Quand on découvre une infidélité, la pensée se fige souvent sur une énigme: « S’il m’aime, pourquoi me faire ça ? Et s’il ne m’aime plus, pourquoi rester ? » Cette tension est normale. Elle traduit le choc, la dissonance entre l’image du couple et ce qui vient de se produire.

Ce que j’entends, en consultation, c’est surtout l’usure psychique de cette zone grise: vous vivez avec quelqu’un qui refuse de choisir, et c’est vous qui portez l’incertitude. Il est donc utile de déplacer le projecteur: ce maintien dans le couple peut avoir des motivations très différentes, et elles n’impliquent pas toutes la même probabilité de changement.

Commencer par nommer l’infidélité: sexuelle, sentimentale… ou les deux

 

Avant même d’évaluer l’avenir du couple, je précise qu’il est important de différencier deux réalités qui ne blessent pas toujours au même endroit.

L’infidélité sexuelle se présente souvent comme une « passade », une recherche de désir, de nouveauté ou de frisson. Elle peut coexister avec un attachement au foyer, aux enfants, à la vie commune. L’infidélité sentimentale, elle, implique un investissement émotionnel: messages, confidences, projection, parfois une double vie intérieure. Dans les deux cas, il y a un point commun: le mensonge, et l’impact sur votre sécurité émotionnelle.

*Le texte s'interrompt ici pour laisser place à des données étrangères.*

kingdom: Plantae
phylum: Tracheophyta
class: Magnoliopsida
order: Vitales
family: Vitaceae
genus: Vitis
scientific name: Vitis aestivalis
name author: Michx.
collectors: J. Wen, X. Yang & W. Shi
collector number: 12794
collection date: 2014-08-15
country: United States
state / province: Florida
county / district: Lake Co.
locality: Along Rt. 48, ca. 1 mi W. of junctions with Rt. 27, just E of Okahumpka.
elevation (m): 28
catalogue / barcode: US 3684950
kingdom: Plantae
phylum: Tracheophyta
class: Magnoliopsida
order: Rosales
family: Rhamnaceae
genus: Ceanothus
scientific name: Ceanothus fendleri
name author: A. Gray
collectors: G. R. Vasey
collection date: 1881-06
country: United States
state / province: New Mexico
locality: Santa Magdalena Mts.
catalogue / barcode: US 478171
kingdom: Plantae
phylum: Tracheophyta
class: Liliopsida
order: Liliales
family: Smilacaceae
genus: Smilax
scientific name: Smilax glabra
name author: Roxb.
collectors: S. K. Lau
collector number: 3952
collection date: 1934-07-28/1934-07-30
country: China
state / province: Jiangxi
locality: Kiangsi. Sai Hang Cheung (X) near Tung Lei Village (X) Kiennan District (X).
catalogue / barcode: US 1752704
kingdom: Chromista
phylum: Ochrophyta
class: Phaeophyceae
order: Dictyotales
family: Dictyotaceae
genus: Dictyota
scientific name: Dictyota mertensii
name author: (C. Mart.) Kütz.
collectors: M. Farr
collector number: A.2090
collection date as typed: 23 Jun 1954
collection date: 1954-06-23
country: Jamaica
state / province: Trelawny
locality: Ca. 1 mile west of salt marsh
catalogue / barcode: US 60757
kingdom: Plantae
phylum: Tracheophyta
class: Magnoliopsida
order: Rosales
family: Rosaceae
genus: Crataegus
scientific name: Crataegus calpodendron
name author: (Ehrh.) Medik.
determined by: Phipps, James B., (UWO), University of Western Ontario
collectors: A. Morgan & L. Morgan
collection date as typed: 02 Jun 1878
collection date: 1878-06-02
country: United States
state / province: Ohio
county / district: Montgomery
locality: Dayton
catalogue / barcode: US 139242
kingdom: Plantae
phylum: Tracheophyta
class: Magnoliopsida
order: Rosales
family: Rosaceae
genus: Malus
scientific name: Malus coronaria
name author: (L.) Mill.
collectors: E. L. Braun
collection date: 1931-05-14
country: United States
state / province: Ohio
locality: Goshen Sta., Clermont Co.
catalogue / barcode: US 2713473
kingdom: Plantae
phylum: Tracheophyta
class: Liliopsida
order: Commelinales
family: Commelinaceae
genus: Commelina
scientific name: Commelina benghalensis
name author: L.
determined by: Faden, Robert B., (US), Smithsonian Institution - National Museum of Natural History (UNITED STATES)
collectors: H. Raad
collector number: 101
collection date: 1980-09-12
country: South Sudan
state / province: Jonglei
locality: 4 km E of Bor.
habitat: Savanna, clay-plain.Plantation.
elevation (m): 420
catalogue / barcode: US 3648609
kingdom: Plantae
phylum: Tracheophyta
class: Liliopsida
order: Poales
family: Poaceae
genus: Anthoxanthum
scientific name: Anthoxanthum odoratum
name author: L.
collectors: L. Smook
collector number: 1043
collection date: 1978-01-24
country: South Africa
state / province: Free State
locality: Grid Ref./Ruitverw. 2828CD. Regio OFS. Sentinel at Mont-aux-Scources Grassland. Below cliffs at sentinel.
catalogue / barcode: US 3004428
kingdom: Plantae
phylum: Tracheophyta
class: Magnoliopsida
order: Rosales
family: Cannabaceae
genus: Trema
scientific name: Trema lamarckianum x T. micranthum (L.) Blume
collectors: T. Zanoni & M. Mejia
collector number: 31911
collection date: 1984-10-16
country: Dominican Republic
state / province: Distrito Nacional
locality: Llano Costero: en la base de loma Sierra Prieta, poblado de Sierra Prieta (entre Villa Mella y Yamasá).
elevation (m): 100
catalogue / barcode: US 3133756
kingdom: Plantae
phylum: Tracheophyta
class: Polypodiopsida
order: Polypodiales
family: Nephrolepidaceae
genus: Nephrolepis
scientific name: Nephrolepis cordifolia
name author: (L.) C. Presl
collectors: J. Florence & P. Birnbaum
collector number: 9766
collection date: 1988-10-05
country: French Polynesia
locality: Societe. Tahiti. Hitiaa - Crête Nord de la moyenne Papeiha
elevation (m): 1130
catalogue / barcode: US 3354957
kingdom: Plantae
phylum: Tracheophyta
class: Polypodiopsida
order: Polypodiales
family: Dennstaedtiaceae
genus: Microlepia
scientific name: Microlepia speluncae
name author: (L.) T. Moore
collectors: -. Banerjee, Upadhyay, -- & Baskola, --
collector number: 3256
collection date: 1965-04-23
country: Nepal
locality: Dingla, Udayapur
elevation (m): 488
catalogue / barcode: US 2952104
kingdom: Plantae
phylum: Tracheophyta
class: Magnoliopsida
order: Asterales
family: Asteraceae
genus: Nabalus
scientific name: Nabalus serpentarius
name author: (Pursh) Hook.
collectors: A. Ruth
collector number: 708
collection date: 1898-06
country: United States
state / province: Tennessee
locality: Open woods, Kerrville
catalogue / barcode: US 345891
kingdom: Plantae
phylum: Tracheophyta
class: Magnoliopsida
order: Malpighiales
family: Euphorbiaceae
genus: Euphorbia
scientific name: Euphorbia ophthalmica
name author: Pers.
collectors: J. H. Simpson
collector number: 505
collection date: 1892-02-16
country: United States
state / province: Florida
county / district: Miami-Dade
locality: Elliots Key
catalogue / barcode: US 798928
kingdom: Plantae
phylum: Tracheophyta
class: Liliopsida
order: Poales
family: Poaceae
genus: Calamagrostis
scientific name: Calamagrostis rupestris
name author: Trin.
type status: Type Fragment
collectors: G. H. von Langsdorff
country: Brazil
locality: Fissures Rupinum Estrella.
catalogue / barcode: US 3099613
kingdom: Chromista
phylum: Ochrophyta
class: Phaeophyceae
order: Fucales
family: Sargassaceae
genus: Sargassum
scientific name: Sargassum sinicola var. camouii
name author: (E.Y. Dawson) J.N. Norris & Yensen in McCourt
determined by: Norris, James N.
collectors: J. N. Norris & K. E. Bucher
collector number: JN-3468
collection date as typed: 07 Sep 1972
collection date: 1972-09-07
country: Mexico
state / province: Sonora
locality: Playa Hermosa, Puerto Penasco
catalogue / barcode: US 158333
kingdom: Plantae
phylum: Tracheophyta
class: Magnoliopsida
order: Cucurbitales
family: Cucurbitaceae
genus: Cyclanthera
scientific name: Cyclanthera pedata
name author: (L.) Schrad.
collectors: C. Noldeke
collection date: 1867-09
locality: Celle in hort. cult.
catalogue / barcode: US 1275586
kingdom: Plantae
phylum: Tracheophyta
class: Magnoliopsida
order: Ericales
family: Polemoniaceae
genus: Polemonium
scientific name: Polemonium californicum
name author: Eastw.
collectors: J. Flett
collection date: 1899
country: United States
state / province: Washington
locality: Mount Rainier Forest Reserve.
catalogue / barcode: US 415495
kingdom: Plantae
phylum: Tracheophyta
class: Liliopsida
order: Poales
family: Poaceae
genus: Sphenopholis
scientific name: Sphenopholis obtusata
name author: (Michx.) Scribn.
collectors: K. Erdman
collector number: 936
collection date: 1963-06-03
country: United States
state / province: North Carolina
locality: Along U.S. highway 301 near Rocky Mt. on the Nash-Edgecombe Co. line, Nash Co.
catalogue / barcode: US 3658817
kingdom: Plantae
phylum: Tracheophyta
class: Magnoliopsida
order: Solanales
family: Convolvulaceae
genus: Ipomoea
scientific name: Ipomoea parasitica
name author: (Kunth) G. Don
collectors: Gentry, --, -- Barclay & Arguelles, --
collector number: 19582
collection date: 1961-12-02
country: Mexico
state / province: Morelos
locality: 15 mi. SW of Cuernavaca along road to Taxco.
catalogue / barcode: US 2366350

Et pourtant, la frontière n’est pas toujours nette. Une même personne peut osciller, s’attacher puis minimiser, promettre puis recommencer. Ce flou n’est pas un détail: c’est souvent là que se loge votre confusion et, parfois, votre espoir.

Pourquoi il peut rester: des raisons fréquentes, sans excuse automatique

Alors ne tournons plus autour du pot: rester ne signifie pas forcément « aimer mieux », cela peut signifier « ne pas vouloir perdre ». Dans les récits que l’on rencontre et dans ce que rapportent différents praticiens, plusieurs motifs reviennent régulièrement. Les regrouper aide à comprendre, mais surtout à décider quoi exiger.

a person with a backpack looking out at the ocean

 

Motif fréquent Ce que cela dit de lui Ce que cela implique pour vous
Besoin de validation (se prouver qu’il plaît) Estime de soi fragile, quête de reconnaissance Exiger un travail personnel et des actes, pas des compliments
Désir sexuel (passade) Recherche de nouveauté, excitation du « défendu » Clarifier les limites et la transparence, vérifier l’arrêt effectif
Indécision (peur de tout gâcher) Évitement de la confrontation, peur du choix Poser un cadre temporel: il choisit, ou vous choisissez
Confort matériel (coût d’une séparation) Calcul, peur de perdre le quotidien, les enfants, le cadre Vous protéger sur le plan logistique et financier, demander des garanties
Évitement (refus d’assumer) Défensive chronique, retournement de responsabilité Risque élevé de répétition sans aide extérieure
Fonctionnement compulsif (compulsion sexuelle) Impulsivité, perte de contrôle rapportée Nécessité d’une évaluation spécialisée et d’un suivi

 

Vous le voyez: certaines raisons parlent d’immaturité, d’autres d’un problème de contrôle des impulsions, d’autres encore d’un calcul de conservation. Aucune ne justifie l’impunité. En d’autres termes: comprendre peut apaiser la rumination, mais comprendre ne protège pas. La protection vient d’un cadre.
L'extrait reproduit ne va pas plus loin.